Sie habe auch die Polizei verständigt. Mehrere ähnliche Hinweise waren in den vergangenen Tagen bei der PZ eingegangen, nachdem in der Montagsausgabe über verdächtige Zeichen berichtet wurde. So hatte der private Sicherheitsdienst, der seit zwei Wochen in Tiefenbronn Streife fährt, auf mögliche geheime Zeichen hingewiesen.

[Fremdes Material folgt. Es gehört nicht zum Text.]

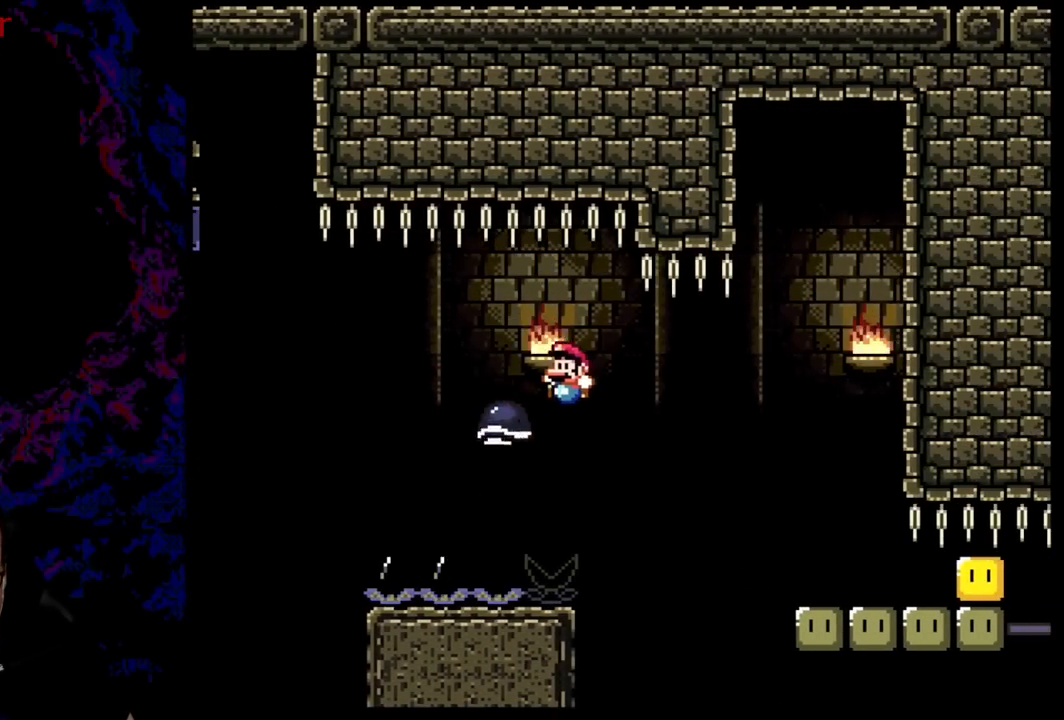
{"buttons": ["Y", "DPAD_LEFT"], "events": [[50, "DPAD_LEFT", "up"], [284, "DPAD_RIGHT", "down"], [417, "B", "up"], [451, "DPAD_DOWN", "down"], [484, "DPAD_DOWN", "up"], [484, "DPAD_LEFT", "down"], [484, "DPAD_RIGHT", "up"]]}
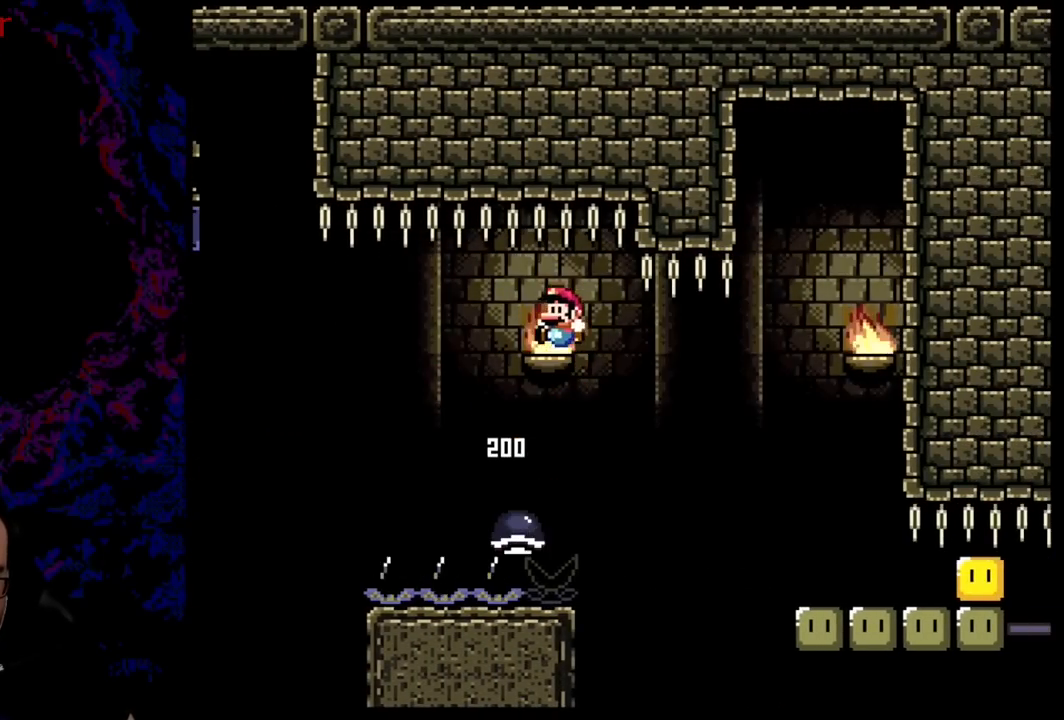
{"buttons": ["B", "Y", "DPAD_LEFT"], "events": [[83, "DPAD_LEFT", "up"], [100, "B", "down"], [166, "DPAD_RIGHT", "down"], [300, "DPAD_RIGHT", "up"], [350, "DPAD_LEFT", "down"]]}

Ein Beispiel waren Kabelbinder vor dem Fallrohr auf dem Rasen eines Tiefenbronner Gartens. Jürgen Kappler, Geschäftsführer des Sicherheitsdienstes, hatte die zwei über Kreuz liegenden und die drei zu einem Dreieck zusammen gebundenen Kabelbinder als Gaunerzinken enttarnt. Sie sollen zeigen: Hier ist niemand da, hier kann eingebrochen werden. Aber auch mit Kreide gemalte Zeichen, zu Symbolen angeordnete Steine, dreckige Abdrücke oder Kratzer auf der Scheibe können solche Markierungen sein.